5) Iterative process. Projection needs to be reviewed monthly, then quarterly, finally annually and so on. Even after all of these repetitions and updates, there is no guarantee that the forecast is going to be accurate.

 

All of the planning, meetings, and adjustments add up to be a wildly costly cycle, which as pointed out earlier cannot be evaded in any sales organization be it in B2B or B2C.

 

What can be done however, is incorporating certain functional measures into your sales process that save this drain of time and resources that are happening in the sales forecasting process.

 

Minimize the cost of sales forecasting process by adopting the following measures:

 

1) Use analytics to generate predictive forecasting, score deals, and prioritize your time by only talking about what is important.

 

2) Replace your spreadsheets with sales forecasting software to easily capture forecasting information. Spreadsheets take a lot of effort to manage and, even the beginning relative software cost savings, are easily trumped by high human cost and lack of quota achievement due to data discrepancies.

 

Add a custom field into your CRM or use a forecasting software for sales reps to specify the probability of closing the deal.

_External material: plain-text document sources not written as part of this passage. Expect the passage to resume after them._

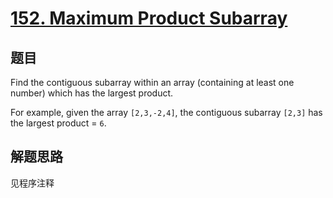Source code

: # [152. Maximum Product Subarray](https://leetcode.com/problems/maximum-product-subarray/)

## 题目
Find the contiguous subarray within an array (containing at least one number) which has the largest product.

For example, given the array `[2,3,-2,4]`,
the contiguous subarray `[2,3]` has the largest product = `6`.

## 解题思路

见程序注释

Assigning bucket probability levels based simply on the deal stage is an incredibly lazy and inaccurate technique to use. As an example, assume the deal is in POC stage but the rep knows that deal is unlikely to close because the primary “sponsor” is planning to leave the organization. This will inevitably cause turmoil in the forward movement of the deal. Using a bucket system does not take any detail like this into account. The rep needs a way to express this situation, which can generally be done by utilizing a custom field in the opportunity record. Some forecasting software, such as MoData, provides proactive ways for reps to enter information like this and then takes it a step further to automatically work it into the overall confidence level of the deal.

 

3) Use Sales Process Management templates to create clearly defined stages and bring structure to your sales process. Having a well-designed sales process in place will help you forecast better as well, by giving you visibility into the number of prospects needed at each stage of the funnel, their conversion rates, and total contributed revenue.

 

The cost and time involved in the sales forecasting process can hence be minimized by having a unification of tools and an updated sales process.

 

This will enable your team to maximize their forecast accuracy and more efficient use their time for selling or beating the forecasted target.

 

In return, you get a better control over your operations and more time to coach your team.